ACTIVITY:
Copy the records starting at the line containing "Xi = 0, Xi = 1" and ending at the last record, changing "chart" to "graph" and leaving everything else as it is. Omit the pictures from your answer.

(Data entries)
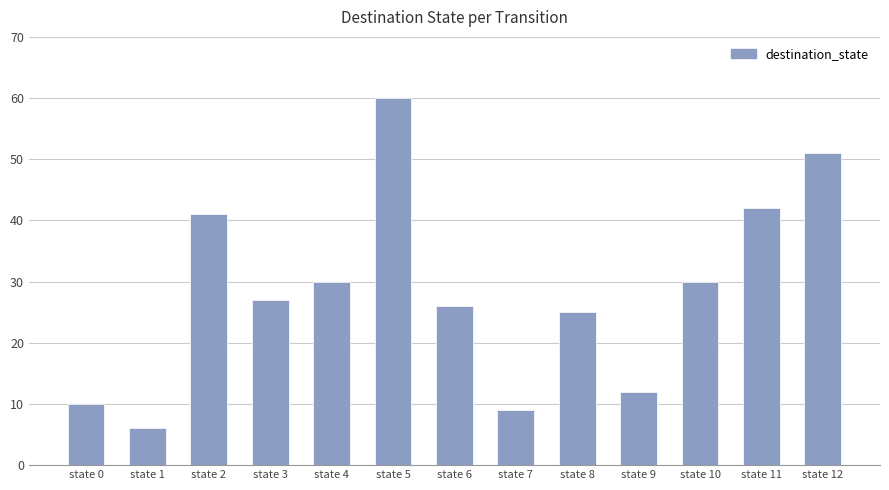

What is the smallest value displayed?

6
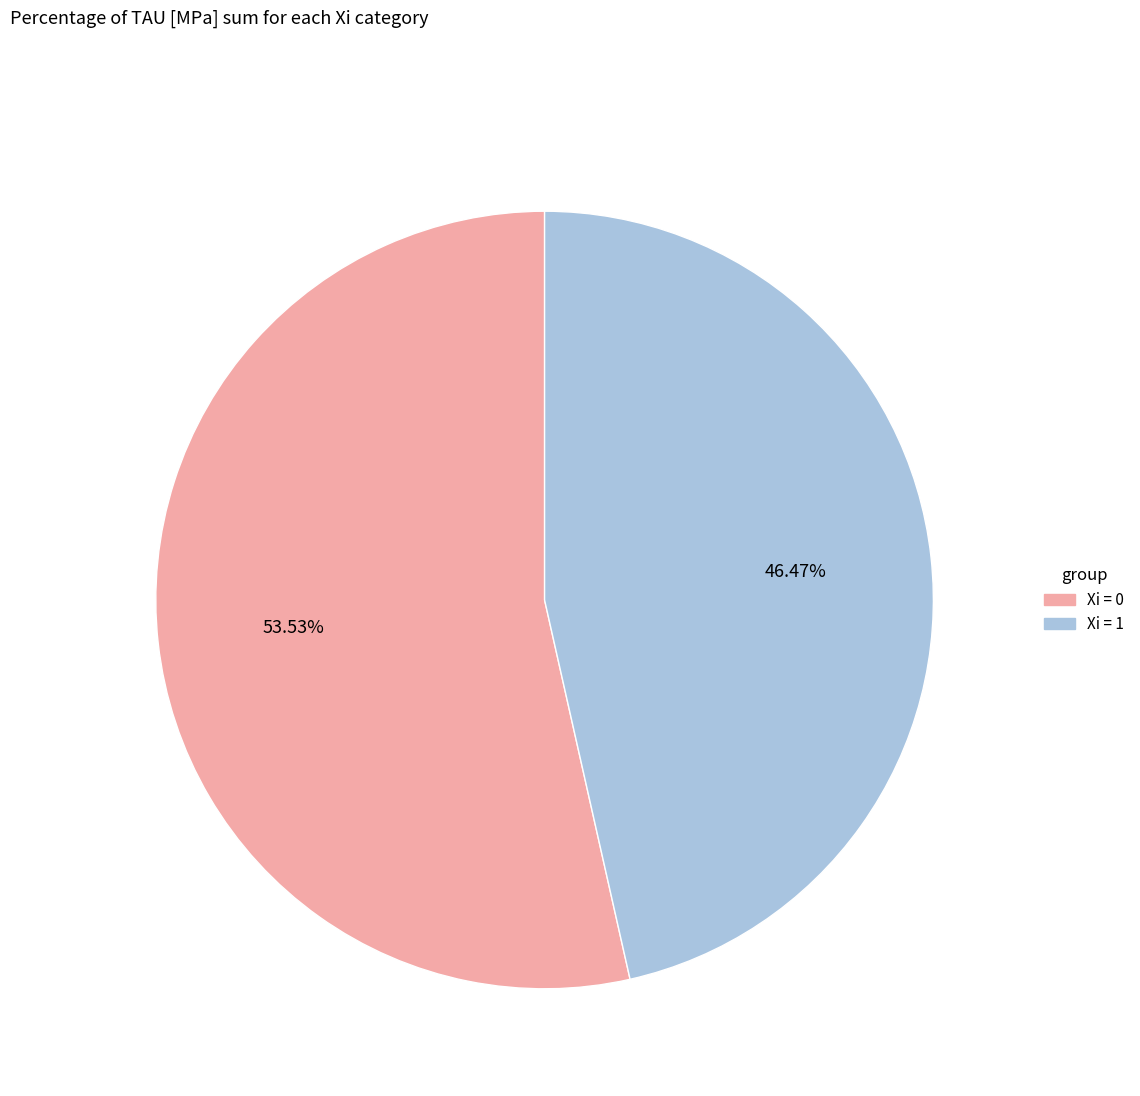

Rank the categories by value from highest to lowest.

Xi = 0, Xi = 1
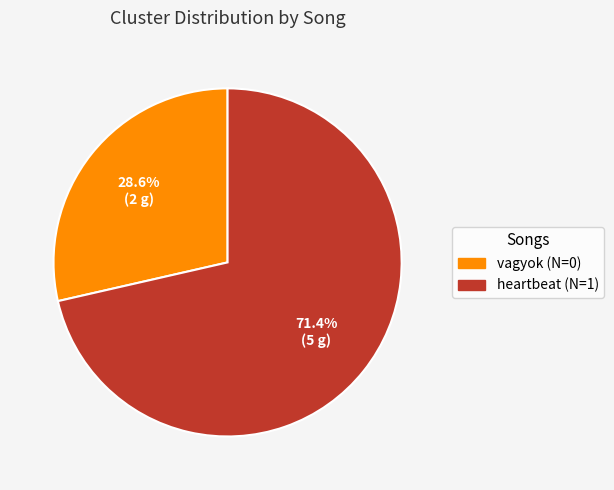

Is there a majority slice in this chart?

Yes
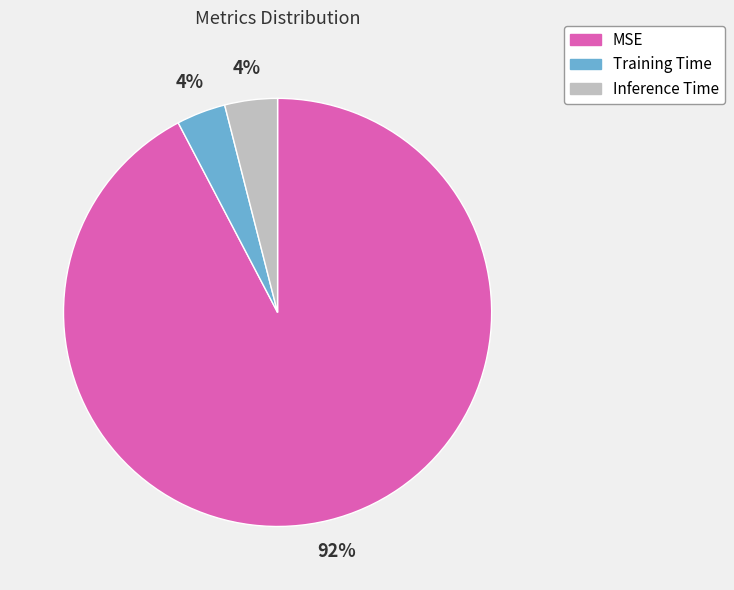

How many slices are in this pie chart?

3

OUTPUT FOR THIS TASK:
Xi = 0, Xi = 1

Is there a majority slice in this graph?

Yes

How many slices are in this pie graph?

3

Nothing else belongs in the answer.